Chewy’s CFO, in talking about the company’s efforts to further automate its fulfillment process, called the overall pet business “resilient” with plenty of room for the online side of the industry to grow substantially. It’s up to about a 30 percent market share right now, the company said, double what it was before the pandemic. That growth is going to continue, it said: “We don’t expect that to change. That’s going to continue and we’re going to help drive it there.”
Big Boxes, Big Business
While pet specialty retailers like Chewy, PetSmart and Petco dominate the sector, mass merchants like Walmart and Target continue to ramp up their sales in the category, both in-store and online. Hard numbers are…well, hard to track down, but with the overall growth in market share by the discounting duo it stands to reason they are doing it in pet as well. At Walmart alone it’s estimated that 90 million of its existing customers own a pet.
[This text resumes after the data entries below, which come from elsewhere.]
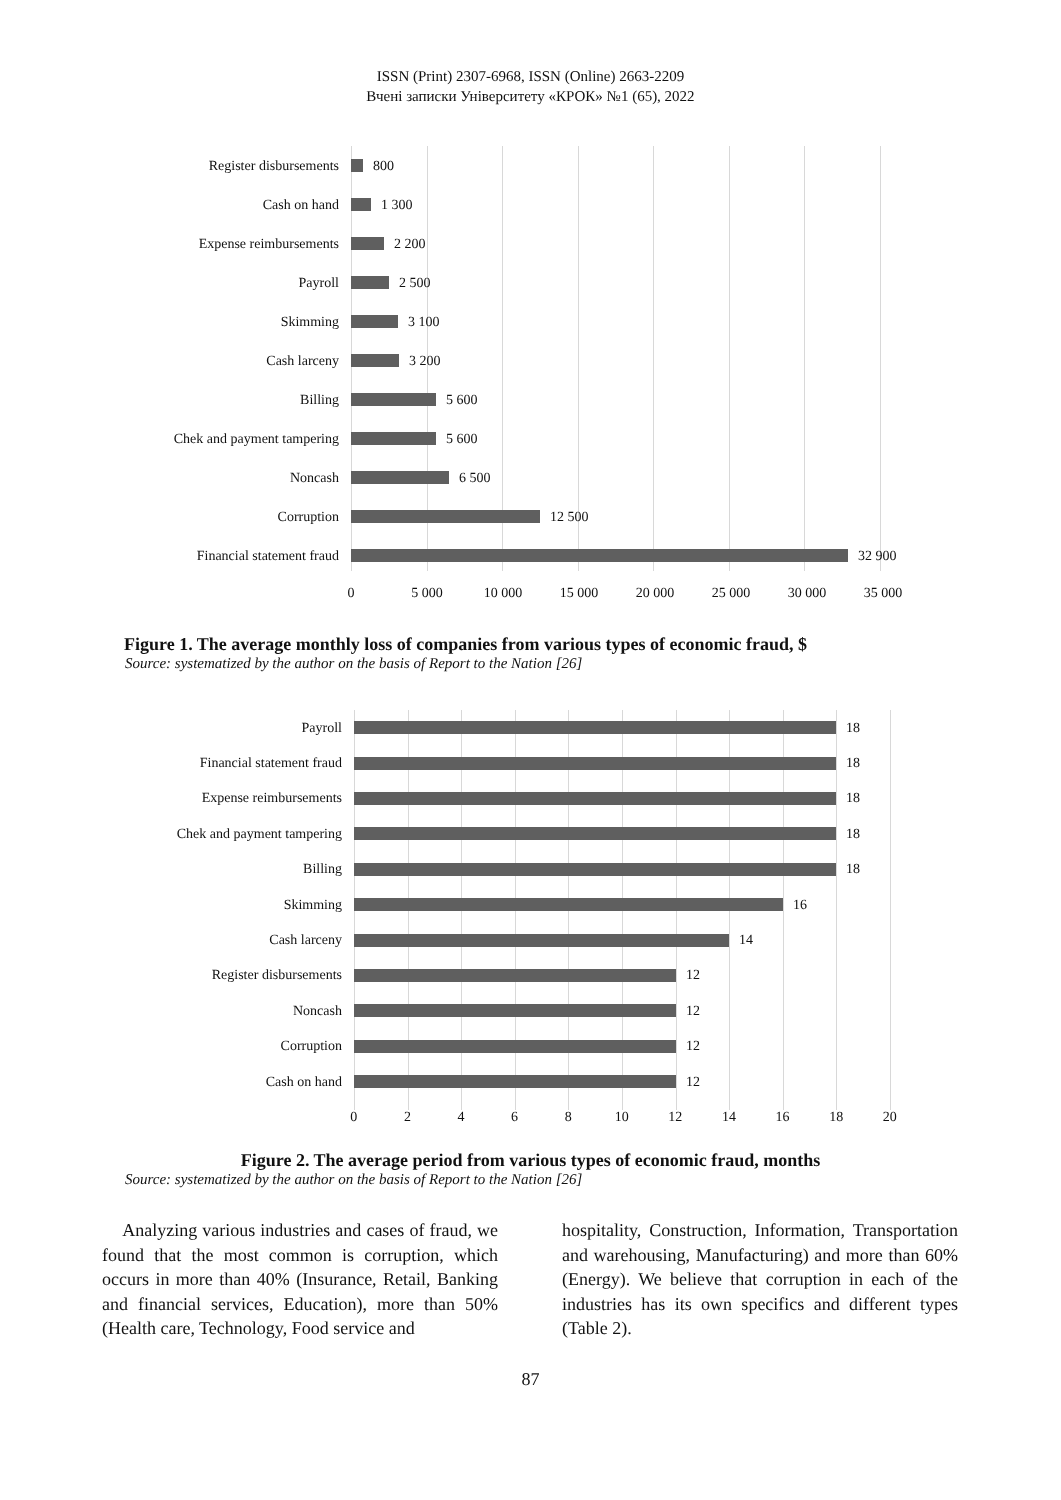ISSN (Print) 2307-6968, ISSN (Online) 2663-2209
Вчені записки Університету «КРОК» №1 (65), 2022
Register disbursements 800
Cash on hand 1 300
Expense reimbursements 2 200
Payroll 2 500
Skimming 3 100
Cash larceny 3 200
Billing 5 600
Chek and payment tampering 5 600
Noncash 6 500
Corruption 12 500
Financial statement fraud 32 900
0 5 000 10 000 15 000 20 000 25 000 30 000 35 000
Figure 1. The average monthly loss of companies from various types of economic fraud, $
Source: systematized by the author on the basis of Report to the Nation [26]
Payroll 18
Financial statement fraud 18
Expense reimbursements 18
Chek and payment tampering 18
Billing 18
Skimming 16
Cash larceny 14
Register disbursements 12
Noncash 12
Corruption 12
Cash on hand 12
02468 10 12 14 16 18 20
Figure 2. The average period from various types of economic fraud, months
Source: systematized by the author on the basis of Report to the Nation [26]
Analyzing various industries and cases of fraud, we found that the most common is corruption, which occurs in more than 40% (Insurance, Retail, Banking and financial services, Education), more than 50% (Health care, Technology, Food service and
hospitality, Construction, Information, Transportation and warehousing, Manufacturing) and more than 60% (Energy). We believe that corruption in each of the industries has its own specifics and different types (Table 2).
87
Amazon particularly, with its private label efforts in pet products, has been especially aggressive in going after pet food and other merchandise.
As you can imagine all this pet-mania has attracted the attention of entrepreneurs, investors and others trying to get a piece of the business. Companies like Get Joy and PetFriendly, online sellers who began with food, are expanding into the highly fragmented – and potentially highly profitable too – pet healthcare sector with on-demand vet services, subscription plans for medication, and pet supplements. Others are moving into pet spas – yes, you read that right, pet spas – where massages, paw-friendly mani-pedis, and good old-fashioned grooming services are all offered, some in settings that would rival any Ritz Carlton facility. And don’t get us started on doggie dental goods and services.
Emil Capital Partners, which is in the business of funding some of these startups and accordingly will be somewhat biased in the growth of the pet services sector, recently wrote in Forbes that with all of this recent growth, it’s “clear that consumers now demand the same for their pets as they would for themselves or other family members.” It wrote that millennials are particularly willing to pay a premium for these services, viewing them as “necessary spending…versus discretionary or an add-on.”
Our pets have clearly never had it this good. So too for the retailers who serve this customer. Raining dogs and cats? Yeah.